=== Exercise ===
Every line containing "linejoin" should be copied out. Go through the entries and find them.

[[ Material for this task, beginning ]]

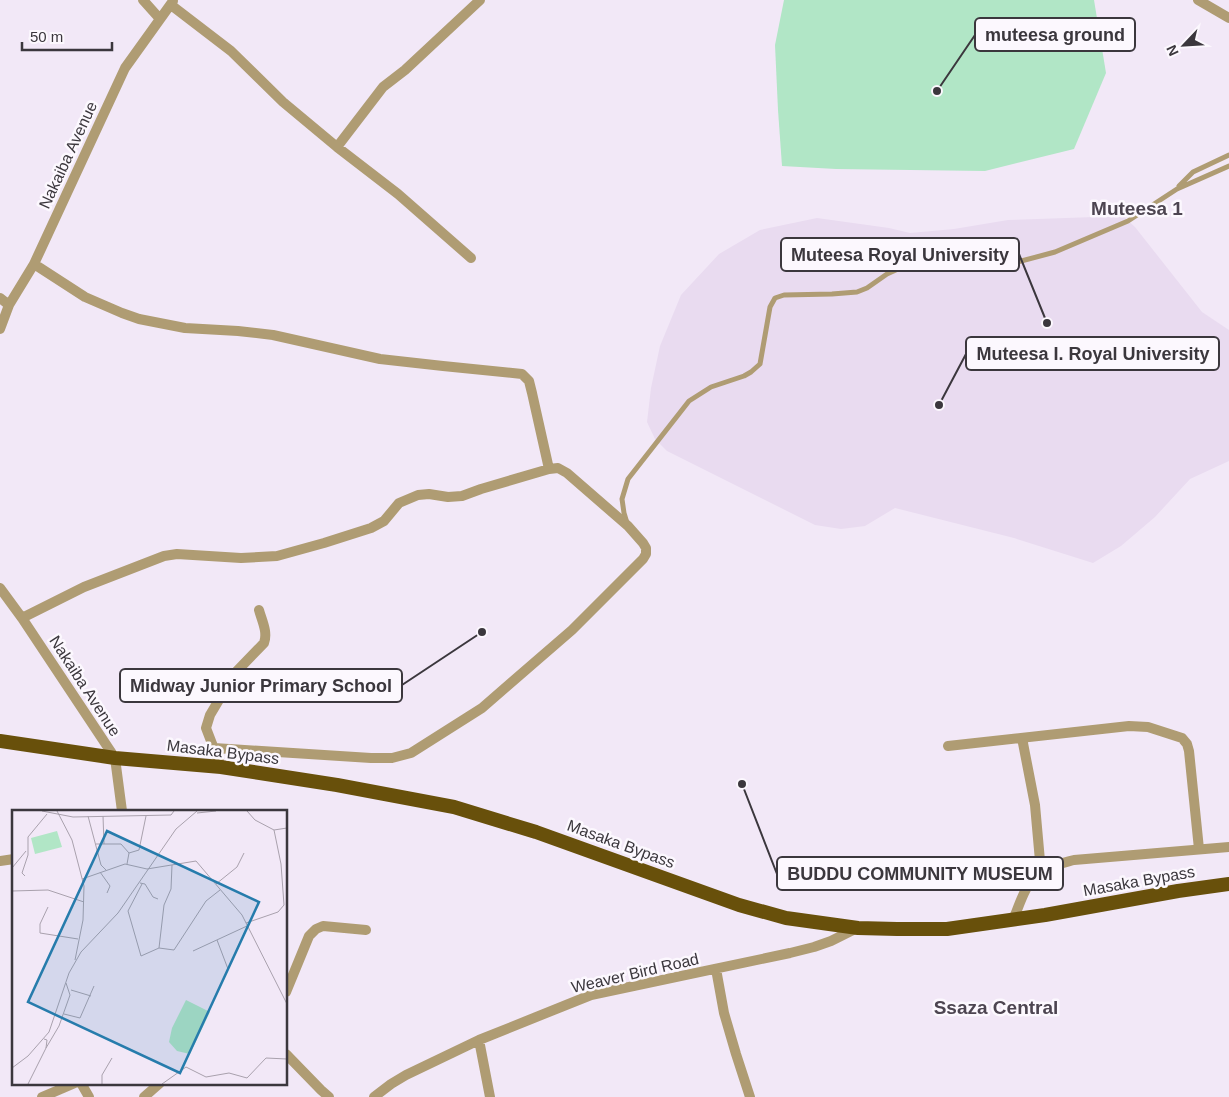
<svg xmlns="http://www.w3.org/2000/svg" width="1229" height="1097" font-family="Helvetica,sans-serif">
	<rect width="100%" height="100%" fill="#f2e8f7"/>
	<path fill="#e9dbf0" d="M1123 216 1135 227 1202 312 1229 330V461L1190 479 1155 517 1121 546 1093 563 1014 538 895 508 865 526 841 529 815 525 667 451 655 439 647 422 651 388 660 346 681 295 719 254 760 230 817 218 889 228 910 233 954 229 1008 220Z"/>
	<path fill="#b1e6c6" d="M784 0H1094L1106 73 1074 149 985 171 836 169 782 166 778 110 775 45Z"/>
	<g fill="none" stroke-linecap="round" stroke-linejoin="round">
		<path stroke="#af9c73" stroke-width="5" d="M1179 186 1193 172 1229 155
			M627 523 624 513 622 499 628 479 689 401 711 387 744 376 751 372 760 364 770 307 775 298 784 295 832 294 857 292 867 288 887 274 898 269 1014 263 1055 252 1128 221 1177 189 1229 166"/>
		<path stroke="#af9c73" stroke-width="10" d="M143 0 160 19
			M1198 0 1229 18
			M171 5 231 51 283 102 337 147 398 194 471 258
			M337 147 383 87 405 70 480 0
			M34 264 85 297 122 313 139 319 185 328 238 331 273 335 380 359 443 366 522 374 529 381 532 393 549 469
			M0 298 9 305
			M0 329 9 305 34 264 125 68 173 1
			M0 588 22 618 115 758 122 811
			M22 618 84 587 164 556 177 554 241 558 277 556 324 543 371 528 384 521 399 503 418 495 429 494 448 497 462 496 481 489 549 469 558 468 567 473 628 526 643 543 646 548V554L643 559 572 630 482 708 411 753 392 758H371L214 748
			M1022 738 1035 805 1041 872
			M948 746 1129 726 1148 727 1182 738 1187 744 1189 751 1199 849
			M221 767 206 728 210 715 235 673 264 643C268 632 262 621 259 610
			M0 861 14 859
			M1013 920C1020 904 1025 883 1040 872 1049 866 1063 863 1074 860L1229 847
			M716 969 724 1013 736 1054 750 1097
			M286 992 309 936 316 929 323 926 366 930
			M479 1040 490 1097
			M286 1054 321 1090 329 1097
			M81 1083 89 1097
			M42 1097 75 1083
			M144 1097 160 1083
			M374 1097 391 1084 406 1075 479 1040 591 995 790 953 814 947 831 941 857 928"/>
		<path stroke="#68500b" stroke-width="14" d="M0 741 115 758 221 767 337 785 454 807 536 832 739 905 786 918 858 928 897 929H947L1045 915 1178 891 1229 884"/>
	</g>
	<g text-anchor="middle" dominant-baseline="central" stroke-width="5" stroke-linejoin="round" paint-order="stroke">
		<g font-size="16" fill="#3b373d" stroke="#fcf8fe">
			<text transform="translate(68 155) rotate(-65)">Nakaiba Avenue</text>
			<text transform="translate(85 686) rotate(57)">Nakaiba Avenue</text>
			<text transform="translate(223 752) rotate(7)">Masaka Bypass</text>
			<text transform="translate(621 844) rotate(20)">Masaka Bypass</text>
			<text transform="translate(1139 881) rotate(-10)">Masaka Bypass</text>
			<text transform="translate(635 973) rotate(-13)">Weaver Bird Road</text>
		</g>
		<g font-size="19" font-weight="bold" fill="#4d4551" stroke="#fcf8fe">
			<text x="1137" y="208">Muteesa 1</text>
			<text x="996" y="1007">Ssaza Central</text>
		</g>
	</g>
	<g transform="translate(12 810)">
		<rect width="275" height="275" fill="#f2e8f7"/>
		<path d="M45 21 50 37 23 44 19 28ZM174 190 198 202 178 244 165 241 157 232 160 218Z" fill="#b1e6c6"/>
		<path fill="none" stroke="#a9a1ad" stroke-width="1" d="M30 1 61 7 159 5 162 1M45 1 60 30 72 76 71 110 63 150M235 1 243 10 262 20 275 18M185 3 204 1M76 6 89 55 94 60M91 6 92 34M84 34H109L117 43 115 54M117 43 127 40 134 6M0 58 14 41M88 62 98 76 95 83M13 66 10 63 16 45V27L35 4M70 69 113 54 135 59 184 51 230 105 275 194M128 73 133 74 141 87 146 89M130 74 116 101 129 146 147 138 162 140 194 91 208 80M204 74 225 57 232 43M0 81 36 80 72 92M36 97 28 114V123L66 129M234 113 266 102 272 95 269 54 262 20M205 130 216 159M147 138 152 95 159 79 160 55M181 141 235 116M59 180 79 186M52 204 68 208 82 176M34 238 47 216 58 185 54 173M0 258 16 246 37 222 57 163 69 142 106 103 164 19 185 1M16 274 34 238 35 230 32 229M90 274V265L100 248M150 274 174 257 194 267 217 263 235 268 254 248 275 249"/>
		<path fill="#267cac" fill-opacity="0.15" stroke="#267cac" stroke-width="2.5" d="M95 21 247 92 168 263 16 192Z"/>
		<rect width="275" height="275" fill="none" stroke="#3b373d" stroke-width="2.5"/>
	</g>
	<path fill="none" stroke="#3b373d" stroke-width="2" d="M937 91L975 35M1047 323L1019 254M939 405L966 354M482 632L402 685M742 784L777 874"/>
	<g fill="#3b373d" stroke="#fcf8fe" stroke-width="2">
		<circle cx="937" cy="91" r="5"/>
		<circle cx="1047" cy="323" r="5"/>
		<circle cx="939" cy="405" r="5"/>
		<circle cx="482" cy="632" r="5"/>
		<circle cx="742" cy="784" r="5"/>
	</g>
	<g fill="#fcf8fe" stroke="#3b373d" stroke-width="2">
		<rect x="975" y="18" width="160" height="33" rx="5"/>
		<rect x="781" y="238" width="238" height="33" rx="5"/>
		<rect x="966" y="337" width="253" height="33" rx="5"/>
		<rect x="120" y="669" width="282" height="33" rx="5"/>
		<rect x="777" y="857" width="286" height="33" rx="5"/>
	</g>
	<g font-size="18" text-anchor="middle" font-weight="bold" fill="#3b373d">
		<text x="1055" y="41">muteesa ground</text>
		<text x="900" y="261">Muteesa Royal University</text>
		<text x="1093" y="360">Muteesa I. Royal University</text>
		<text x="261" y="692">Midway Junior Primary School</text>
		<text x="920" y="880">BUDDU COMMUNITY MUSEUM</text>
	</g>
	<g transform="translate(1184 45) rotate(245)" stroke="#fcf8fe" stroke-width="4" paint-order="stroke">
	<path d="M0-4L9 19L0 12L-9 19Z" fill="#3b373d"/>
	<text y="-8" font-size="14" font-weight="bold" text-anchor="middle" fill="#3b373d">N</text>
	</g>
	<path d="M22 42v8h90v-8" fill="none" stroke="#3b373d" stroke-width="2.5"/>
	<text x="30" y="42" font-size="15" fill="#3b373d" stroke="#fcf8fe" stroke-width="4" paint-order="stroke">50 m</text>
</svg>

[[ Material for this task, end ]]

=== Response area ===
	<g fill="none" stroke-linecap="round" stroke-linejoin="round">
	<g text-anchor="middle" dominant-baseline="central" stroke-width="5" stroke-linejoin="round" paint-order="stroke">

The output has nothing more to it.